What the task requires – Omit the pictures, please, and give each record below again exactly.

• • •

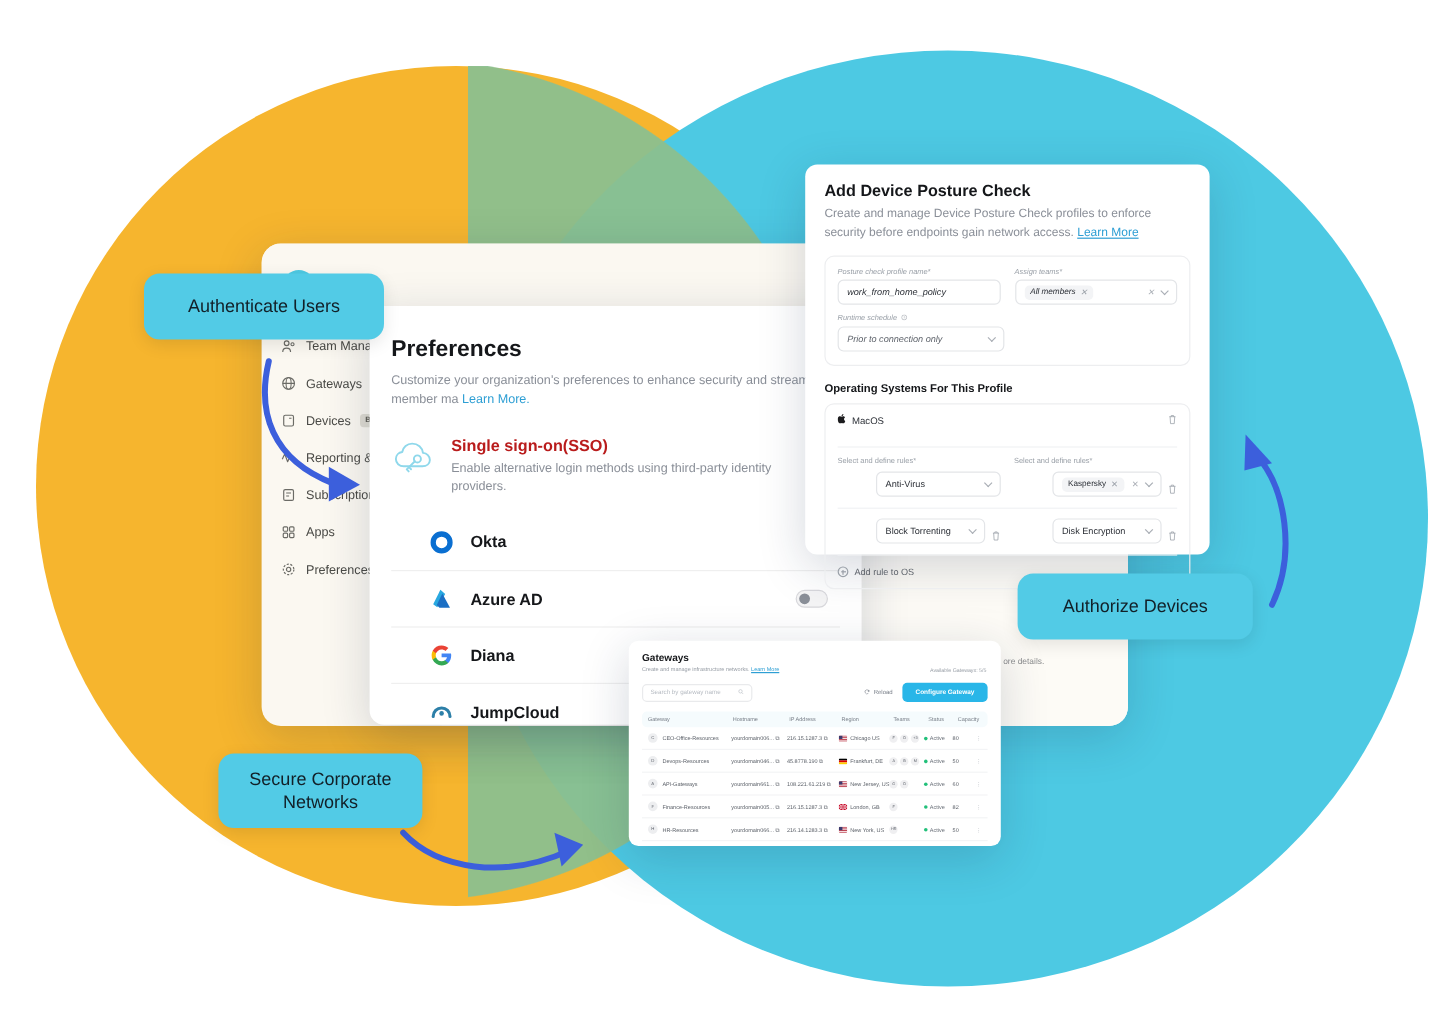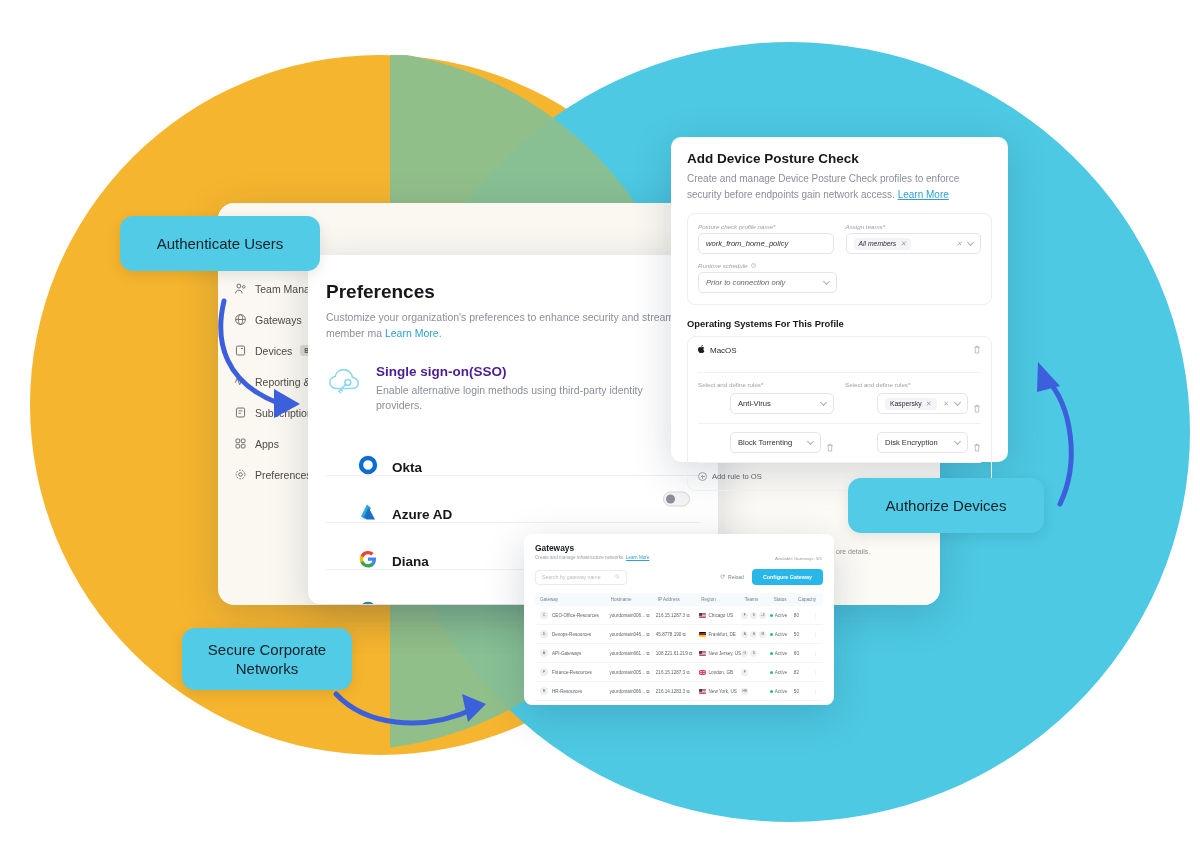--- a/index.html
+++ b/index.html
@@ -89,24 +89,24 @@
     padding: 26px 0 0 0;
   }
   .prefs-title { font-size: 19px; font-weight: 700; color: #15171A; padding: 0 18px; }
   .prefs-desc {
     font-size: 10.5px; color: #8A8F98; line-height: 1.5;
     padding: 7px 18px 0 18px;
   }
   .prefs-desc a { color: #2E9FD4; text-decoration: none; }
   .sso-block { display: flex; gap: 12px; padding: 22px 18px 0 18px; }
   .sso-cloud { width: 38px; height: 34px; flex: none; }
-  .sso-h { font-size: 13.5px; font-weight: 700; color: #4c1d95; }
+  .sso-h { font-size: 13.5px; font-weight: 700; color: #b91c1c; }
   .sso-sub { font-size: 10.5px; color: #8A8F98; line-height: 1.5; margin-top: 4px; max-width: 285px; }
   .provider-row {
-    display: flex; align-items: flex-end;
+    display: flex; align-items: center;
     height: 47px; margin: 0 18px; padding-left: 32px;
     border-top: 1px solid #EFEFEF;
     position: relative;
   }
   .provider-row:first-of-type { border-top: none; }
   .provider-icon { width: 20px; height: 20px; flex: none; margin-right: 14px; }
   .provider-name { font-size: 13.5px; font-weight: 700; color: #15171A; }
   .toggle {
     position: absolute; right: 10px; top: 50%; transform: translateY(-50%);
     width: 27px; height: 15px; border-radius: 9px;
@@ -238,21 +238,21 @@
     font-size: 7px; color: #2B2F36; opacity: .55;
   }
 
   
   .callout {
     position: absolute; background: #52CBE6; border-radius: 13px;
     color: #122028; font-size: 15px; text-align: center;
     display: flex; align-items: center; justify-content: center;
     line-height: 1.3; box-shadow: 0 4px 14px rgba(0,0,0,.10);
   }
-  #callout-auth { left: 120px; top: 216px; width: 200px; height: 55px; }
+  #callout-auth { left: 120px; top: 228px; width: 200px; height: 55px; }
   #callout-secure { left: 182px; top: 628px; width: 170px; height: 62px; }
   #callout-devices { left: 848px; top: 478px; width: 196px; height: 55px; }
 
   .arrow { position: absolute; }
   svg .ar { fill: none; stroke: #3C5FDC; stroke-width: 5; stroke-linecap: round; }
 </style>
 </head>
 <body>
 
 <div class="stage">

• • •

Answer to this problem –
--- a/index.html
+++ b/index.html
@@ -89,24 +89,24 @@
     padding: 26px 0 0 0;
   }
   .prefs-title { font-size: 19px; font-weight: 700; color: #15171A; padding: 0 18px; }
   .prefs-desc {
     font-size: 10.5px; color: #8A8F98; line-height: 1.5;
     padding: 7px 18px 0 18px;
   }
   .prefs-desc a { color: #2E9FD4; text-decoration: none; }
   .sso-block { display: flex; gap: 12px; padding: 22px 18px 0 18px; }
   .sso-cloud { width: 38px; height: 34px; flex: none; }
-  .sso-h { font-size: 13.5px; font-weight: 700; color: #4c1d95; }
+  .sso-h { font-size: 13.5px; font-weight: 700; color: #b91c1c; }
   .sso-sub { font-size: 10.5px; color: #8A8F98; line-height: 1.5; margin-top: 4px; max-width: 285px; }
   .provider-row {
-    display: flex; align-items: flex-end;
+    display: flex; align-items: center;
     height: 47px; margin: 0 18px; padding-left: 32px;
     border-top: 1px solid #EFEFEF;
     position: relative;
   }
   .provider-row:first-of-type { border-top: none; }
   .provider-icon { width: 20px; height: 20px; flex: none; margin-right: 14px; }
   .provider-name { font-size: 13.5px; font-weight: 700; color: #15171A; }
   .toggle {
     position: absolute; right: 10px; top: 50%; transform: translateY(-50%);
     width: 27px; height: 15px; border-radius: 9px;
@@ -238,21 +238,21 @@
     font-size: 7px; color: #2B2F36; opacity: .55;
   }
 
   
   .callout {
     position: absolute; background: #52CBE6; border-radius: 13px;
     color: #122028; font-size: 15px; text-align: center;
     display: flex; align-items: center; justify-content: center;
     line-height: 1.3; box-shadow: 0 4px 14px rgba(0,0,0,.10);
   }
-  #callout-auth { left: 120px; top: 216px; width: 200px; height: 55px; }
+  #callout-auth { left: 120px; top: 228px; width: 200px; height: 55px; }
   #callout-secure { left: 182px; top: 628px; width: 170px; height: 62px; }
   #callout-devices { left: 848px; top: 478px; width: 196px; height: 55px; }
 
   .arrow { position: absolute; }
   svg .ar { fill: none; stroke: #3C5FDC; stroke-width: 5; stroke-linecap: round; }
 </style>
 </head>
 <body>
 
 <div class="stage">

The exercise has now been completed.